Sunflowers and Maple-Pecan Chocolate Chip Waffle Cookie Recipe


1 cup gluten-free all-purpose flour

3/4 cup finely ground gluten-free oat flour (see notes)

1/4 cup buckwheat flour

1/2 cup finely ground pecans (see notes)

1 teaspoon xanthan gum

1/2 teaspoon baking soda

3/4 teaspoon salt

1/4 cup plus 3 tablespoons granulated sugar

1/3 cup plus 1 tablespoon maple syrup

1 large egg

1 tablespoon vanilla extract

6 tablespoons unsalted butter, melted

1 cup semisweet chocolate chips

Preheat your waffle iron.
In a large mixing bowl, combine the gluten-free AP flour, gluten-free oat flour, buckwheat flour, ground pecans, xanthan gum, baking soda and salt.
In another large mixing bowl, combine the sugar, syrup, egg and vanilla, and mix until smooth.
Make a well in the center of the dry ingredients and gradually incorporate the wet ingredients.

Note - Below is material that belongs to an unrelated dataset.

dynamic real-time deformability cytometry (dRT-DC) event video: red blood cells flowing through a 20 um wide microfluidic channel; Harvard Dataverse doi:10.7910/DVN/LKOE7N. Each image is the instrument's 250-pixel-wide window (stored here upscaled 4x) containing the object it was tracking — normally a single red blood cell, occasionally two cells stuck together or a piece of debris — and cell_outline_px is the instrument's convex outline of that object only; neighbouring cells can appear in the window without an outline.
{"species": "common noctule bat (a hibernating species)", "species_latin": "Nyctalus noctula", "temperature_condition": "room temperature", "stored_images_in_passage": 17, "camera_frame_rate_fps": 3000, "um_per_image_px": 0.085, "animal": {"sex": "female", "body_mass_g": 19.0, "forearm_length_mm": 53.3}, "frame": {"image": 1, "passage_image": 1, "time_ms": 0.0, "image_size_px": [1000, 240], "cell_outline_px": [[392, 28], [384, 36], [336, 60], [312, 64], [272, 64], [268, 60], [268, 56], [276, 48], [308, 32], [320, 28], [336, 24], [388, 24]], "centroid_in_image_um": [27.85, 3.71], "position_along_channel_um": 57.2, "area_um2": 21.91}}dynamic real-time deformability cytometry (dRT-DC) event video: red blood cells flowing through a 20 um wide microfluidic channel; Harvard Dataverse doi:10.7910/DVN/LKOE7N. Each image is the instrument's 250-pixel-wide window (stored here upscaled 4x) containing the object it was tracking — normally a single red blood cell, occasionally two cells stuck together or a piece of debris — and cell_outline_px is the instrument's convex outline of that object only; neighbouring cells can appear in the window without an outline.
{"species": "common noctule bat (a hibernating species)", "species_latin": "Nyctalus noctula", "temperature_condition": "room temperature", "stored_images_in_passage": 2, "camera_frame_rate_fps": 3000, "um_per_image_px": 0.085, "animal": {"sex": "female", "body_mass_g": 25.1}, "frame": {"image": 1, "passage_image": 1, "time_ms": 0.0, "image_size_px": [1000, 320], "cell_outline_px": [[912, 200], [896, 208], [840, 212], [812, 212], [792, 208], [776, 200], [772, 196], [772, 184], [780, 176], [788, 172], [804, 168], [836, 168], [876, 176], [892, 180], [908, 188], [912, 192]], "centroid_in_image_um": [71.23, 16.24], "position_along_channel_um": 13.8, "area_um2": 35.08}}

Mix only until you have a smooth, even blend, with no dry spots.
Fold in the chocolate chips.
Once your waffle iron is preheated (most have a light that goes off when it’s ready), use a spoon to drop about 1 tablespoon of batter onto the hot iron. I use a 1-1/4-inch cookie scoop for this and it’s perfect. I can fit two on each side of my waffle iron, you might be able to fit more or less. The cookies will spread a lot, but if the edges meet, they should easily separate. Close the lid and open when your waffle maker indicates they’re ready (again, usually a light goes off).
When they’re done, open the lid and let them sit for about 30 seconds, and then use a rounded knife or small wooden spatula to very gently lift them off of the iron. (A non-stick waffle is the best for this recipe.)
As you remove the cookies, place them on a baking rack to cool them completely.